> Work order 1
According to the HDLCoRe summary, on which benchmark does the framework show improvements in functional correctness?
> Work order 2
Pick up the HDLCoRe summary after its final sentence and keep writing it.
[[ Passage shown, beginning ]]
HDLCoRe: A Training-Free Framework for Mitigating Hallucinations in LLM-Generated HDL
Heng Ping, Shixuan Li, Peiyu Zhang, Anzhe Cheng, Shukai Duan, Nikos Kanakaris, Xiongye Xiao, Wei Yang, Shahin Nazarian, Andrei Irimia, Paul Bogdan
TL;DR
HDLCoRe tackles HDL code generation hallucinations in LLMs by offering a training-free framework that blends HDL-aware Chain-of-Thought prompting with self-verification and a two-stage heterogeneous RAG system. It classifies HDL tasks by type and complexity, augments prompts with domain knowledge, generates and self-validates testbenches, and retrieves relevant HDL exemplars from a curated open-source database to guide generation. On RTLLM 2.0, HDLCoRe yields notable improvements in functional correctness, with particularly large gains for smaller models, and shows robustness across model scales and HDL task categories. This approach provides a practical, data-efficient path to higher-quality HDL generation without fine-tuning or external tooling, potentially accelerating hardware design workflows and enabling broader accessibility of HDL code generation.
[[ Passage shown, end ]]
[[ Information given, beginning ]]
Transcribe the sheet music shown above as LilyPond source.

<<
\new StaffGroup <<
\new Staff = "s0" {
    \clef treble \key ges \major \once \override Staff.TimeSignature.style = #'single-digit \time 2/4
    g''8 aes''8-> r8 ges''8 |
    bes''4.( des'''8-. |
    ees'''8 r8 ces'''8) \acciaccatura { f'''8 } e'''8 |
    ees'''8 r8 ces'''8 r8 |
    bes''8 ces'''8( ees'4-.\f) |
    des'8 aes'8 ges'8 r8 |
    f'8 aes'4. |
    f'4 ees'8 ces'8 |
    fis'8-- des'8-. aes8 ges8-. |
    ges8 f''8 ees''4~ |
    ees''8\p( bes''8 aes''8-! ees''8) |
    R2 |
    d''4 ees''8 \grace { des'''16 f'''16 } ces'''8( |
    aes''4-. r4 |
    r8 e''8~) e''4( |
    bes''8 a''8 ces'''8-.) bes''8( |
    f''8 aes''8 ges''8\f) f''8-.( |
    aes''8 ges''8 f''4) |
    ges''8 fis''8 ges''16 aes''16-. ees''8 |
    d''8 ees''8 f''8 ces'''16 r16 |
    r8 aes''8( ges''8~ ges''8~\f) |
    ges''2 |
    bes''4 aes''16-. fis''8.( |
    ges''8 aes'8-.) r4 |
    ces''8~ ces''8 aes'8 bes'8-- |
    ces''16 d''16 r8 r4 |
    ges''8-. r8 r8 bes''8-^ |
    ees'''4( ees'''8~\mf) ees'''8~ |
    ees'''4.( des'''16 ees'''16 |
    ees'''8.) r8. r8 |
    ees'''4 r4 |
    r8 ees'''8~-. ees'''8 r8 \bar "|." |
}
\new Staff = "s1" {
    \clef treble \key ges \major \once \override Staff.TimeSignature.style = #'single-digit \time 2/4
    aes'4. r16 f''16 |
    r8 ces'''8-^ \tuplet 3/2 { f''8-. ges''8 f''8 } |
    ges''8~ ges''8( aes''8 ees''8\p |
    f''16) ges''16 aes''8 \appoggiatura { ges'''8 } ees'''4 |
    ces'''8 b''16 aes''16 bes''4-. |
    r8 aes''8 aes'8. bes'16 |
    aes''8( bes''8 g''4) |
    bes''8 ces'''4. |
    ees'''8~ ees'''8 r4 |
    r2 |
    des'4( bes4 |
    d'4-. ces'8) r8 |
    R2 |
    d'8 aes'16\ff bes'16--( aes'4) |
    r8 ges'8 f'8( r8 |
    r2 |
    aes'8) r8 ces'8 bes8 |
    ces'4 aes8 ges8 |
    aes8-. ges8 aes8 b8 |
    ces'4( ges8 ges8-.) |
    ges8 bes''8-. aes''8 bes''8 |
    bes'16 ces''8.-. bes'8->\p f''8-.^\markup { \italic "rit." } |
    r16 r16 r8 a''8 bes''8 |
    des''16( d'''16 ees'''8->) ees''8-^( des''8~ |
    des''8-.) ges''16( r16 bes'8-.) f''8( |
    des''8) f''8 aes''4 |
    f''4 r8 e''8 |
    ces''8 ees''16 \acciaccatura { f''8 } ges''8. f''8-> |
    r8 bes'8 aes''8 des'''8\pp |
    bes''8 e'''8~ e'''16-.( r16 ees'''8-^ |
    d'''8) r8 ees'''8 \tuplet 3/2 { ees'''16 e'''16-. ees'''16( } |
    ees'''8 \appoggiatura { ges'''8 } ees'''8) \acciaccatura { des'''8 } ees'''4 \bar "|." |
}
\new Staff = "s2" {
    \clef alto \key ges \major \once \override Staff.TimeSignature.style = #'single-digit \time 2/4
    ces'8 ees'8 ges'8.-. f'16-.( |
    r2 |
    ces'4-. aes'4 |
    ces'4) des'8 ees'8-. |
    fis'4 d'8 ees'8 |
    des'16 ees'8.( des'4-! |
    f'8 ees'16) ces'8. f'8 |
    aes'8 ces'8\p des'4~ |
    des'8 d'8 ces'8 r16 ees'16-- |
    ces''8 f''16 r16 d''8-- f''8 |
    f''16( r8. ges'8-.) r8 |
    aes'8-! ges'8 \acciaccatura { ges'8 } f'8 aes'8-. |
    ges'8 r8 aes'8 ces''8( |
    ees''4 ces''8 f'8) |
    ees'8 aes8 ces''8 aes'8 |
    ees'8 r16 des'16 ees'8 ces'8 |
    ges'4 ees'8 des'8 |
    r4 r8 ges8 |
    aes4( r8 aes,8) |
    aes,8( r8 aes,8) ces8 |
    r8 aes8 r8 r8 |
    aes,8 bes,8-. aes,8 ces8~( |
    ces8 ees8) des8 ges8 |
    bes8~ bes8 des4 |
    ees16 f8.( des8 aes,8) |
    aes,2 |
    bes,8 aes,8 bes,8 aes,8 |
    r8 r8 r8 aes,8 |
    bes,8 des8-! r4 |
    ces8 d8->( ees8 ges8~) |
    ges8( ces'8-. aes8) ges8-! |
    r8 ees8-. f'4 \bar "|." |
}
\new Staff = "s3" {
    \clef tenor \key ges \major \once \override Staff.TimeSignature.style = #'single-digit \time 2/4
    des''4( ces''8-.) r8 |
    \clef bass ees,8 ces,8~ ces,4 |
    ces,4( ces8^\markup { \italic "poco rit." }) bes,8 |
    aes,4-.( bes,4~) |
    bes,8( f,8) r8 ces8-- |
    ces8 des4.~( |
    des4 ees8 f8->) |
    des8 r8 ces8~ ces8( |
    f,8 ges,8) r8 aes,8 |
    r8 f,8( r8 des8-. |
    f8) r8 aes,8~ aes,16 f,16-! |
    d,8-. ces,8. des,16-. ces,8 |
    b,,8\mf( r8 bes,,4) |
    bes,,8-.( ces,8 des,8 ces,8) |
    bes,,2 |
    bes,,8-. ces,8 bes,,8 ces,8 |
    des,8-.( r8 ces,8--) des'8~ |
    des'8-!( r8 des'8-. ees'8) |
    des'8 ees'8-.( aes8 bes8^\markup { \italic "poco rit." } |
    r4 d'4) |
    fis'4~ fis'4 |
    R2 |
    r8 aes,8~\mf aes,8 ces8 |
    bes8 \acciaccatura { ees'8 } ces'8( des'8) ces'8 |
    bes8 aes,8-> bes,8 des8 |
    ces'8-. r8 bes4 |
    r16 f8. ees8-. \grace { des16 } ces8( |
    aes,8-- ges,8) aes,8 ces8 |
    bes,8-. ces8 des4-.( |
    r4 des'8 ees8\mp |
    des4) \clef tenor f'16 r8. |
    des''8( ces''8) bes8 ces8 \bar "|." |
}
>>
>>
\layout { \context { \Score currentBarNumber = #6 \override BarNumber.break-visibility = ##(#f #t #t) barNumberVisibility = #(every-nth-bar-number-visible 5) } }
[[ Information given, end ]]
> Written answer 1
RTLLM 2.0.

> Written answer 2
Abstract
Recent advances in large language models (LLMs) have demonstrated remarkable capabilities in code generation tasks. However, when applied to hardware description languages (HDL), these models exhibit significant limitations due to data scarcity, resulting in hallucinations and incorrect code generation. To address these challenges, we propose HDLCoRe, a training-free framework that enhances LLMs' HDL generation capabilities through prompt engineering techniques and retrieval-augmented generation (RAG). Our approach consists of two main components: (1) an HDL-aware Chain-of-Thought (CoT) prompting technique with self-verification that classifies tasks by complexity and type, incorporates domain-specific knowledge, and guides LLMs through step-by-step self-simulation for error correction; and (2) a two-stage heterogeneous RAG system that addresses formatting inconsistencies through key component extraction and efficiently retrieves relevant HDL examples through sequential filtering and re-ranking. HDLCoRe eliminates the need for model fine-tuning while substantially improving LLMs' HDL generation capabilities. Experimental results demonstrate that our framework achieves superior performance on the RTLLM2.0 benchmark, significantly reducing hallucinations and improving both syntactic and functional correctness.